Tuesday, February 09, 2016
World War I Memorial
I was struck by the fact that the announcement of the new Washington
memorial for World War I veterans, and the exposé of high administrative
costs for the Wounded
Warrior Project came out at almost the same time. It’s interesting that the Vietnam War was the
first American war in which veterans were widely reviled and hated, not
counting the Civil War, which was a special case. Other small wars were not widely supported,
perhaps the Mexican War or the Spanish-American War, but there was not
widespread contempt for the men who participated in them. Teddy Roosevelt came out of the Spanish American
War a hero, like John McCain came out a hero of the Vietnam War, unlike most of
his fellow servicemen. Similarly, there
were some heroes of the Mexican-American War, like Zachery Taylor. About the only heroes Vietnam produced were
POWs. General Westmoreland is usually
considered a failure. It was a case
where the common soldiers won almost every battle, but the generals and the
politicians lost the war. So, in order
to honor the common soldiers who died, the nation created a Vietnam Memorial to
offset to some extent the general disrepute in which the soldiers were
held.
For previous wars there was no need to build a memorial,
because those who fought were generally held in high regard. There were many local memorials in small
cities and towns, because everyone knew someone who had served. Soldiers came from ordinary people’s homes,
their relatives, their neighbors. They
often came from good families, and those who returned often went on to take
leadership roles in their communities.
The reverse was true for Vietnam, people from good families refused to
fight, and veterans who returned often found themselves treated like
outcasts. Homeless Vietnam veterans
became a common sight in most cities.
Now, people who grew up in the shadow of the Vietnam era
have little idea what national service is like.
There was a burst of patriotism after 9/11, but it was squandered in a
pointless war in Iraq that had nothing to do with 9/11. After an initial rush to join the military
after 9/11, veterans of Iraq and Afghanistan began to be ignored or
disrespected like their Vietnam predecessors.
Nevertheless, people who don’t want to fight themselves want someone to
fight for them. So, they tell the
veterans how much they love and respect them, when their actual attitude is, “I’m
glad they went so that I didn’t have to.”
They tend to see veterans as people who can’t get a real job and have no
choice but to join the military. We have
an all-volunteer military, but one that does not include many of the country’s
best people.
It’s the people who don’t remember when serving in the
military was a well-respected calling who now want to build memorials. The men who fought in World War I and II did
not think that they needed memorials.
They thought that their service was their memorial, and that their
sacrifices lived in the hearts and minds of their friends and relatives. But that remembrance has died out, and average
people today think World War I and II veterans were as worthless as the
veterans of Vietnam, Iraq or Afghanistan.

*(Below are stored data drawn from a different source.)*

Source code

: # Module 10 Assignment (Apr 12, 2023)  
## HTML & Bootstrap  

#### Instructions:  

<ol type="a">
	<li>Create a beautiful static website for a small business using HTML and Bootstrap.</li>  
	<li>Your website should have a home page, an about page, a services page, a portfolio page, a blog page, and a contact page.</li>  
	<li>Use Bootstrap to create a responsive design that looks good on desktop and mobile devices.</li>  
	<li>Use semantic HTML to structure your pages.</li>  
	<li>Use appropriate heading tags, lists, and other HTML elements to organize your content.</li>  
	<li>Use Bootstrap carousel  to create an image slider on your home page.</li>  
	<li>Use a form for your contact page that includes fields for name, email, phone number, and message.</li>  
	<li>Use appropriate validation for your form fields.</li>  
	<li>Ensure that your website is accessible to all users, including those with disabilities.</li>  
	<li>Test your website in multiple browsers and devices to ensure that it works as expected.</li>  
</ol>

Today many people think they have to build memorials so that poor, stupid
people like me will still go off to war when the country wants to fight a
war. It’s all about themselves, not
about the veterans. At least
superficially, it is a better welcome home now than during Vietnam. But is it reasonable that people today care
more about the veterans who fought in World War I than America did 100 years
ago? And is it reasonable that people
today care more about World War II veterans than their loved ones did fifty
years ago? No, if anything, the
memorials are a penance for not caring.